Chapter 10
Pain
Did you ever feel pain so deeply inside, that you wished you could take a shovel and dig it out, then toss it far, far away? Did it ever hurt so bad that even though you weren't in any physical pain, your body ached because of it? Pain so bad, that you can't even express it to the one person that knows you better than anyone else. It's just too strong for you to even deal with, and the only outlet you see to stopping that pain, is to become extinct. Some say it's the cowardly way out, but when faced with that situation, where your life has become so bad that all you want to do is crawl into a hole and die, sometimes death seems like the only way to accomplish anything. What if you tried for years to turn things around and it never worked? Could you live with such great pain for all those years? Or could you make it stop right now, right this instant, by just one act? No one should be forced into making such a decision, but these kids faced that exact judgment all too often on the streets.

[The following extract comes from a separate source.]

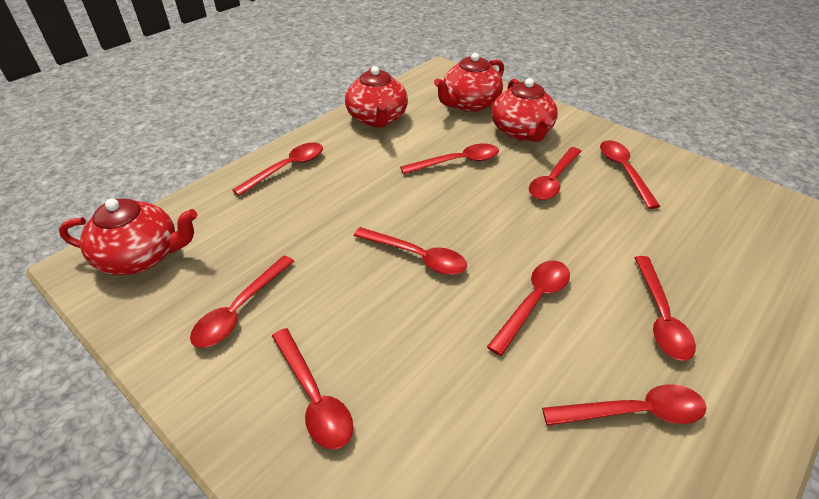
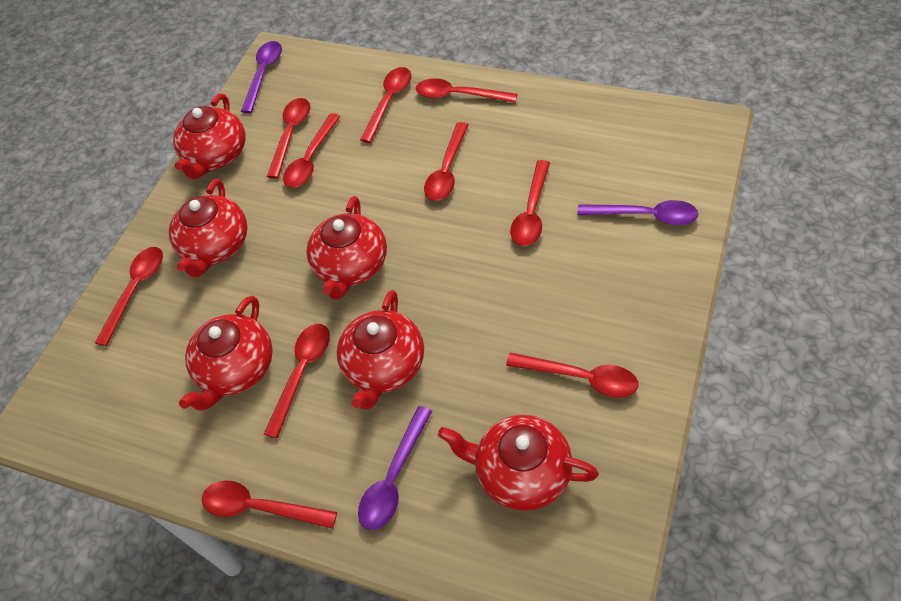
purple spoon: none = 0 -> [241,41,282,113] [358,406,432,530] [578,200,698,225] = 3
red teapot: [59,198,197,275] [345,66,408,128] [434,53,504,112] [492,78,558,142] = 4 -> [169,179,247,277] [173,94,245,179] [179,296,273,411] [306,196,387,300] [337,290,424,410] [438,415,599,511] = 6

Estrella sat on the roof, the cool summer night's breeze teasing her long, pale brown hair. The stars above brilliantly lighting the sky, the clouds absent from this particular night. It was like the stars were calling her – showing her a bright path to a new beginning. They twinkled in her eyes, mystifying her senses, and tickling her soul. Everything was all right when she gazed at the universe. Nothing else mattered – not her simple existence, the ragged clothing on her back, nor her famished figure. The stars above in the heavens provided her with a worthy reality – one she wanted to live out. Estrella wanted to be up there with the stars, where they had a real point to living, instead of some mundane vocation. She wanted to be a star that guided someone home, or the star that someone made a wish on, because she had shown brightly first that night. She yearned to have a validity that made her important and noteworthy.
But in her real world, she didn't think of herself as significant. Estrella felt she was just a tiny ant, not big enough to complete considerable tasks, or worthy enough to be noticed. She was just another face in the crowd – going to work each day, striving for one more penny so she could afford to eat and sleep someplace warm. This wasn't how she wanted to live. She felt it better not to breathe one more breath on this earth than have to submit herself to the streets again.
Could she end her life? Could she come to the decision both mentally and physically that it was time to move on from this cruel world? Or was it worth sticking it out? Could she rely on her friends to pull her through?